Tresso inoltre sostiene che il Piano Regolatore dovrà disegnare corridoi ecosistemici verdi, fingendo di ignorare che il PRG preliminare già approvato (redatto dall’assessore Mazzoleni, rinviato a giudizio a Milano per la disinvoltura burocratica con la quale fa crescere palazzine nei cortili) non tiene conto nemmeno del Nature Restoration Regulation (UE 2024/1991).

In sostanza, l’amministrazione eletta nel 2021 avrebbe dovuto tener fede al suo impegno di zero consumo di suolo e puntare prioritariamente alla conservazione del patrimonio arboreo, anche nel quadro della mitigazione del cambiamento climaticoOrmai verso la fine del mandato, Tresso afferma spudoratamente «Sulla lotta ai cambiamenti climatici serve una linea più netta»: questo, dopo che ha contrastato in ogni sede i cittadini che chiedono e propongono appunto politiche di mitigazione dell’isola di calore urbana e di conservazione del verde pubblico, e perciò hanno difeso la riserva naturale del Meisino, corso Belgio e la Pellerina contro i progetti dissennati varati proprio da Tresso e dagli altri membri della Giunta in carica.

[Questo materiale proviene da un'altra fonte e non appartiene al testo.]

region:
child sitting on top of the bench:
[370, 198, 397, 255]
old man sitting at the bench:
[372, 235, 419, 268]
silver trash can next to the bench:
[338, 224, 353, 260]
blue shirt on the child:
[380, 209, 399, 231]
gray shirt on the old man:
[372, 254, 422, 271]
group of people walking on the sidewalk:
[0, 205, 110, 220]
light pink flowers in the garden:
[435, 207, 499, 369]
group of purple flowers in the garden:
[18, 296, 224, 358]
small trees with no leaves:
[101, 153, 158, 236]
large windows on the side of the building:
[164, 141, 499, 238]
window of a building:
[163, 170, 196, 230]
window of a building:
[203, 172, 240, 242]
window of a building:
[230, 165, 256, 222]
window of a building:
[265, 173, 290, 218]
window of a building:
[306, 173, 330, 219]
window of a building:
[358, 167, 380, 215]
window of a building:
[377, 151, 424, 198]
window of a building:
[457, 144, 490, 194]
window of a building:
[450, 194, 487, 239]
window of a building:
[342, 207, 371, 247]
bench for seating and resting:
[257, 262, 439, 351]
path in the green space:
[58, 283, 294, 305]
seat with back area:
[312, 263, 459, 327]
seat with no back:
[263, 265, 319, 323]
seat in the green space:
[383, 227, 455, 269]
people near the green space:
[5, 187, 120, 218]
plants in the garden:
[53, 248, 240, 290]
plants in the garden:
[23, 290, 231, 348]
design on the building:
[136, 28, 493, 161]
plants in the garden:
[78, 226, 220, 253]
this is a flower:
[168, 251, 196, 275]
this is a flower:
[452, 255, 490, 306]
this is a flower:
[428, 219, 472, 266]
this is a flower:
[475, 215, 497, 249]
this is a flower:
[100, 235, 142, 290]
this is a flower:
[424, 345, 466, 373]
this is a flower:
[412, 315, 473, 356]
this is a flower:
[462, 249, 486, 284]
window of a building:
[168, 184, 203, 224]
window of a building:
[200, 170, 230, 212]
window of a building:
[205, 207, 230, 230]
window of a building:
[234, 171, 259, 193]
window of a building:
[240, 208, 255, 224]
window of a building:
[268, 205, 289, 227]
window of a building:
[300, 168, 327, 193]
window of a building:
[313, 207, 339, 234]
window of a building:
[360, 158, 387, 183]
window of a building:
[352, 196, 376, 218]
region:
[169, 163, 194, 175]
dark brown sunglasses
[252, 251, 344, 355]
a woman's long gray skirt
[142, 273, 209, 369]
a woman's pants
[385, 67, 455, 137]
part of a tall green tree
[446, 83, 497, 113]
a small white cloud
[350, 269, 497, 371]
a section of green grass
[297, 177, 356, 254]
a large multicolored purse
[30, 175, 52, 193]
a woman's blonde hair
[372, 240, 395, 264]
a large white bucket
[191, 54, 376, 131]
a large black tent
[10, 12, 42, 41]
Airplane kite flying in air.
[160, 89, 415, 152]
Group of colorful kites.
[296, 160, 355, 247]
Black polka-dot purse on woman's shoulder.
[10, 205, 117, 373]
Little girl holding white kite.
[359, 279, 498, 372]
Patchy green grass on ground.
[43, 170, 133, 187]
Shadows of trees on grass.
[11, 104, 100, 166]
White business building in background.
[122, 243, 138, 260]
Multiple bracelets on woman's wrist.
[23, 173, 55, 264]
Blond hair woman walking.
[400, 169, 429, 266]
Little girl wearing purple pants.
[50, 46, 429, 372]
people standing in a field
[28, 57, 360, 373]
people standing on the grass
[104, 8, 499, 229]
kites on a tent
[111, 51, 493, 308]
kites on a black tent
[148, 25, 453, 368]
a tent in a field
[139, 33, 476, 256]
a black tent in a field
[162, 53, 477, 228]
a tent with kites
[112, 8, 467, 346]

Giunta che purtroppo è stata assecondata da tutti gli Enti che dovrebbero tutelare l’ambiente e il paesaggio. Tra questi, la Soprintendenza, che non sembra amare gli alberi, e non solo in via Roma dove non ci sono mai stati: non si è opposta al progetto del parco dello Sport che ha sfigurato il Meisino né al progettato abbattimento del viale di corso Belgio (ancorché da considerare bene culturale ai sensi del combinato disposto dell’art. 10 co. 1 lettera a, co. 4 lettera g e co. 5 e dell’art. 12 co. 1 del Codice dei Beni Culturali e del Paesaggio, ovvero D.lgs. 42/2004).

Per tutto questo, ci preoccupa molto che il Piano Urbano della Natura che l’Unione Europea chiede di adottare entro il 2030 a tutte le città sopra i 20.000 abitanti sia redatto dall’assessore Tresso e dai funzionari comunali, che sistematicamente rigettano la partecipazione democratica della cittadinanza. Temiamo che nelle loro mani anche questo ennesimo Piano comunale sarà un mero esercizio di greenwashing, la cui applicazione servirà solo a distribuire fondi e far girare le ruspe di soggetti privati.